The outbreak is in an area that is only accessible via road or the Congo river, limiting access to healthcare, testing and treatment.

Local officials have described the outbreak as ‘really worrying’, while doctors outside the country have also raised the alarm because of the 48-hour window between symptoms appearing and death in many patients.

It is not clear how the disease is spreading, although doctors say that previous cases hemorrhagic diseases have spread via contact with fluids from patients.

A fatality rate has not been revealed, but Ebola kills about 25 to 90 percent of those it infects while Marburg kills 24 to 88 percent.

WHO investigators say they are also preparing to test samples for meningitis, or swelling of the brain that can be caused by bacteria or viruses. 

In its release, it warned: ‘Further efforts are needed to reinforce testing, early case detection and reporting, for the current event but also future incidents.

‘WHO remains on the ground supporting health workers, collaborating closely with zonal, provincial and national health authorities to provide lifesaving medical supplies and to co-ordinate response to curb the spread of the illness and other outbreaks in the region.’

Warning over the outbreak, Dr Stephanie Psaki — an ex-White House doctor — said: ‘One of the strengths that the US Government had before was that it had partners all around the world, and USAID in particular, that it had contracts… that could easily be repurposed in order to respond to an emergency, whether it is an outbreak or something else.

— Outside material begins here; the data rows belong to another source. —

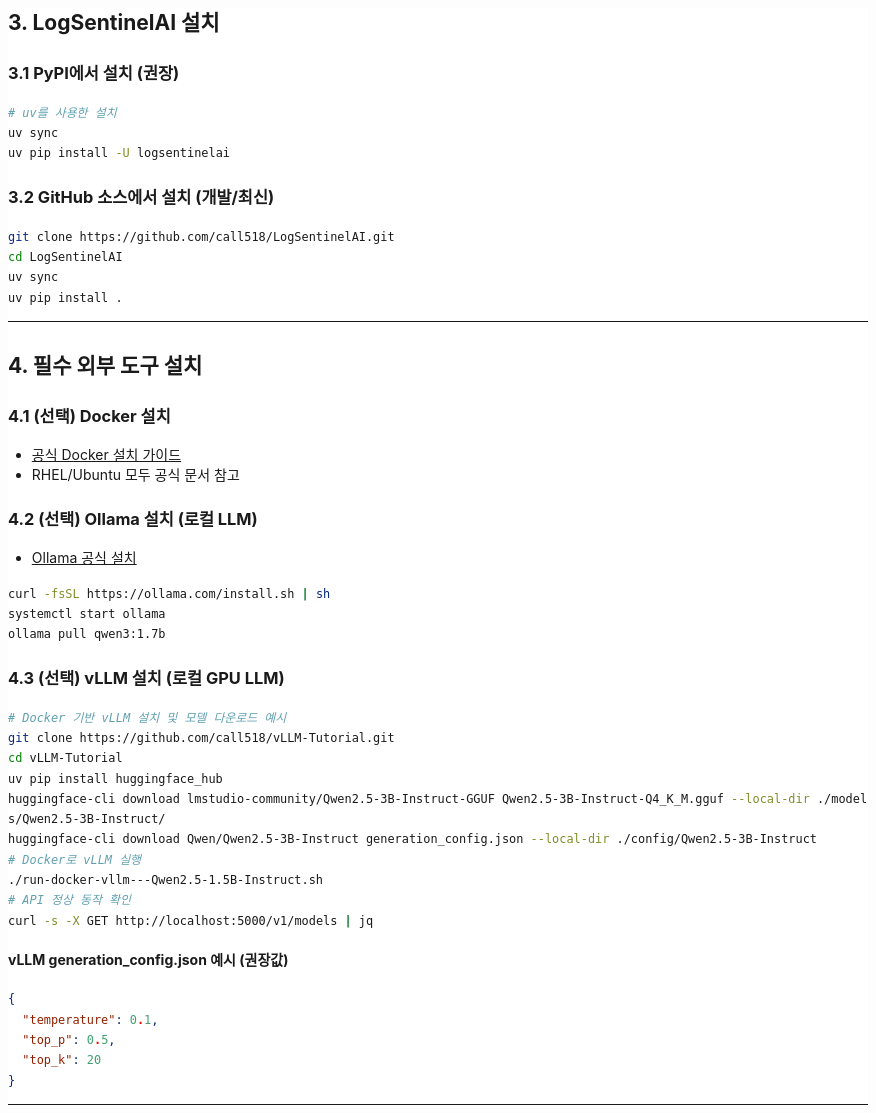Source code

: ## 3. LogSentinelAI 설치

### 3.1 PyPI에서 설치 (권장)
```bash
# uv를 사용한 설치
uv sync
uv pip install -U logsentinelai
```

### 3.2 GitHub 소스에서 설치 (개발/최신)
```bash
git clone https://github.com/call518/LogSentinelAI.git
cd LogSentinelAI
uv sync
uv pip install .
```

---

## 4. 필수 외부 도구 설치

### 4.1 (선택) Docker 설치
- [공식 Docker 설치 가이드](https://docs.docker.com/engine/install/)
- RHEL/Ubuntu 모두 공식 문서 참고

### 4.2 (선택) Ollama 설치 (로컬 LLM)
- [Ollama 공식 설치](https://ollama.com/download)
```bash
curl -fsSL https://ollama.com/install.sh | sh
systemctl start ollama
ollama pull qwen3:1.7b
```

### 4.3 (선택) vLLM 설치 (로컬 GPU LLM)
```bash
# Docker 기반 vLLM 설치 및 모델 다운로드 예시
git clone https://github.com/call518/vLLM-Tutorial.git
cd vLLM-Tutorial
uv pip install huggingface_hub
huggingface-cli download lmstudio-community/Qwen2.5-3B-Instruct-GGUF Qwen2.5-3B-Instruct-Q4_K_M.gguf --local-dir ./models/Qwen2.5-3B-Instruct/
huggingface-cli download Qwen/Qwen2.5-3B-Instruct generation_config.json --local-dir ./config/Qwen2.5-3B-Instruct
# Docker로 vLLM 실행
./run-docker-vllm---Qwen2.5-1.5B-Instruct.sh
# API 정상 동작 확인
curl -s -X GET http://localhost:5000/v1/models | jq
```

#### vLLM generation_config.json 예시 (권장값)
```json
{
  "temperature": 0.1,
  "top_p": 0.5,
  "top_k": 20
}
```

---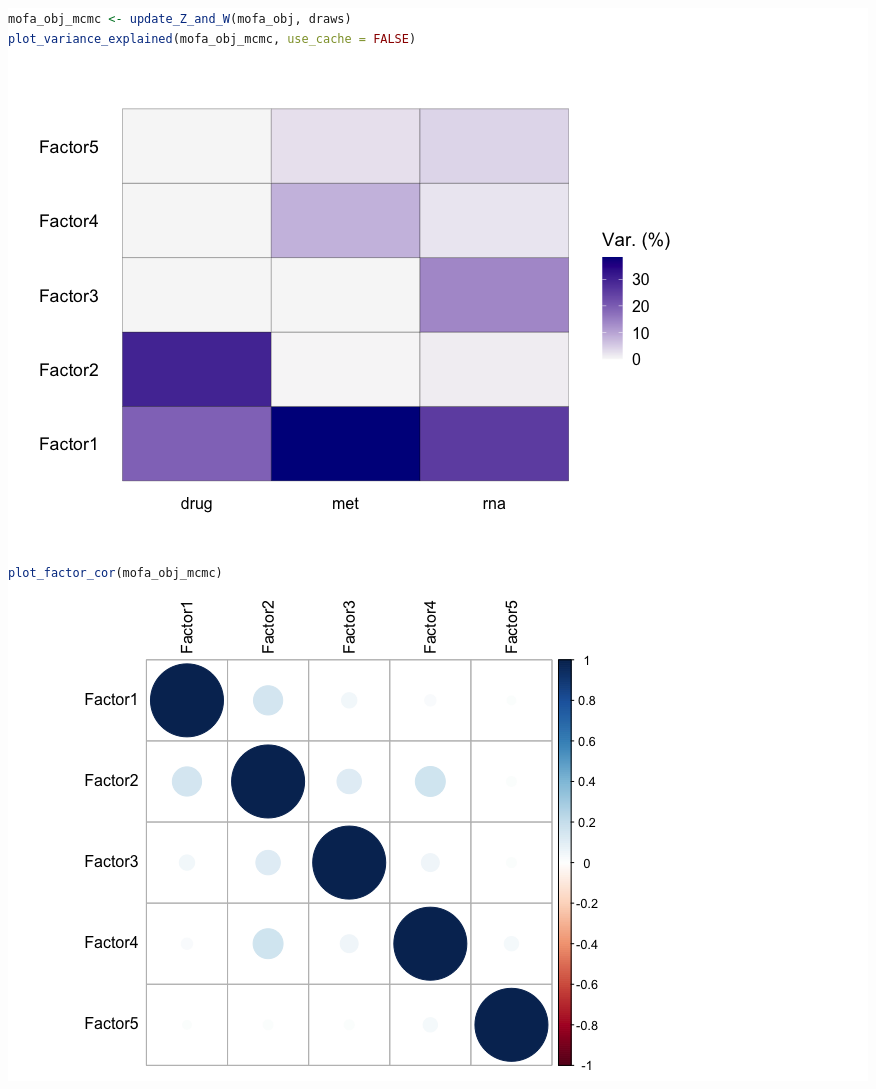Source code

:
 ``` r
mofa_obj_mcmc <- update_Z_and_W(mofa_obj, draws)
plot_variance_explained(mofa_obj_mcmc, use_cache = FALSE)
```

![](2_mofa_mcmc_files/figure-gfm/unnamed-chunk-11-1.png)

``` r
plot_factor_cor(mofa_obj_mcmc)
```

![](2_mofa_mcmc_files/figure-gfm/unnamed-chunk-11-2.png)
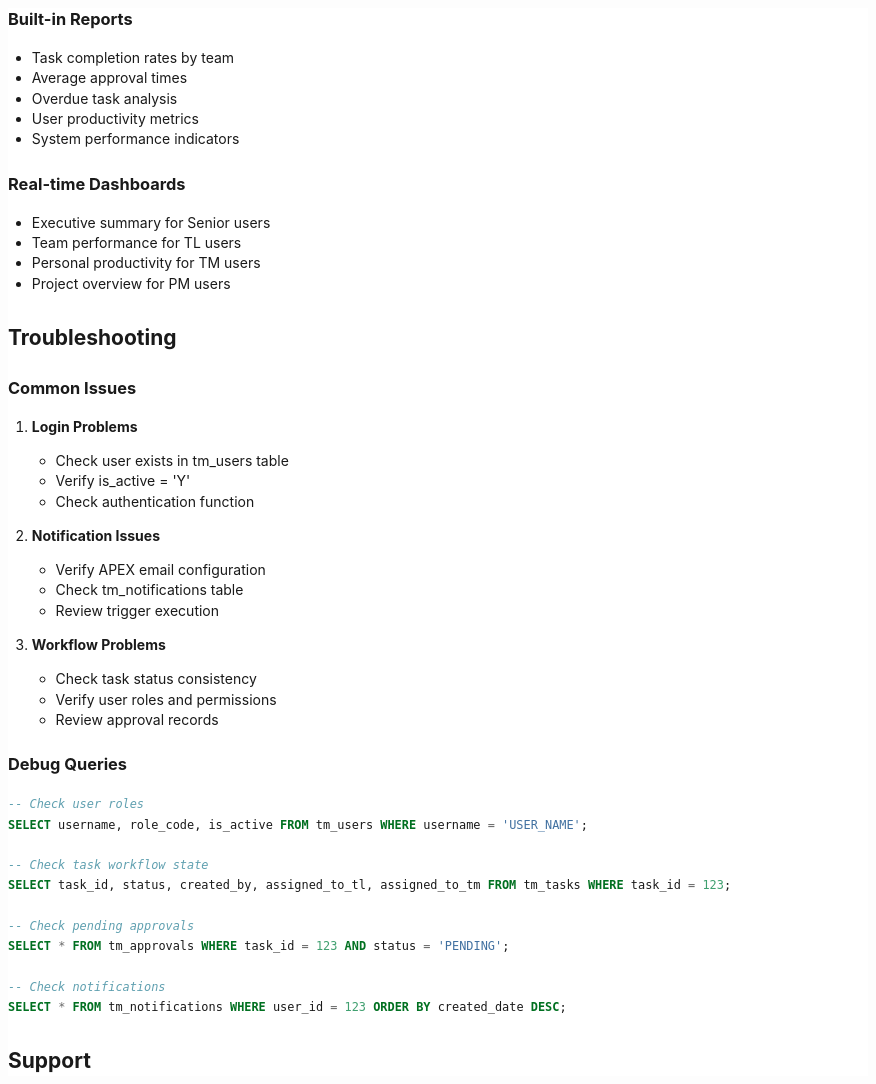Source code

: ### Built-in Reports
- Task completion rates by team
- Average approval times
- Overdue task analysis
- User productivity metrics
- System performance indicators

### Real-time Dashboards
- Executive summary for Senior users
- Team performance for TL users
- Personal productivity for TM users
- Project overview for PM users

## Troubleshooting

### Common Issues

1. **Login Problems**
   - Check user exists in tm_users table
   - Verify is_active = 'Y'
   - Check authentication function

2. **Notification Issues**
   - Verify APEX email configuration
   - Check tm_notifications table
   - Review trigger execution

3. **Workflow Problems**
   - Check task status consistency
   - Verify user roles and permissions
   - Review approval records

### Debug Queries

```sql
-- Check user roles
SELECT username, role_code, is_active FROM tm_users WHERE username = 'USER_NAME';

-- Check task workflow state
SELECT task_id, status, created_by, assigned_to_tl, assigned_to_tm FROM tm_tasks WHERE task_id = 123;

-- Check pending approvals
SELECT * FROM tm_approvals WHERE task_id = 123 AND status = 'PENDING';

-- Check notifications
SELECT * FROM tm_notifications WHERE user_id = 123 ORDER BY created_date DESC;
```

## Support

‘Those contracts are possibly completely frozen or have been terminated, which means we don’t have the access to those areas we once did.’

‘Similarly, through our relationship with the World Health Organization and ministries of health in most countries around the world, we often were able to get information before it was made public. So, like, what tests have been administered and what results have come back, what’s the timeline for diagnosing this.

‘I would assume that the US Government does not have that information right now, and has a lack of clear information on what’s happening.’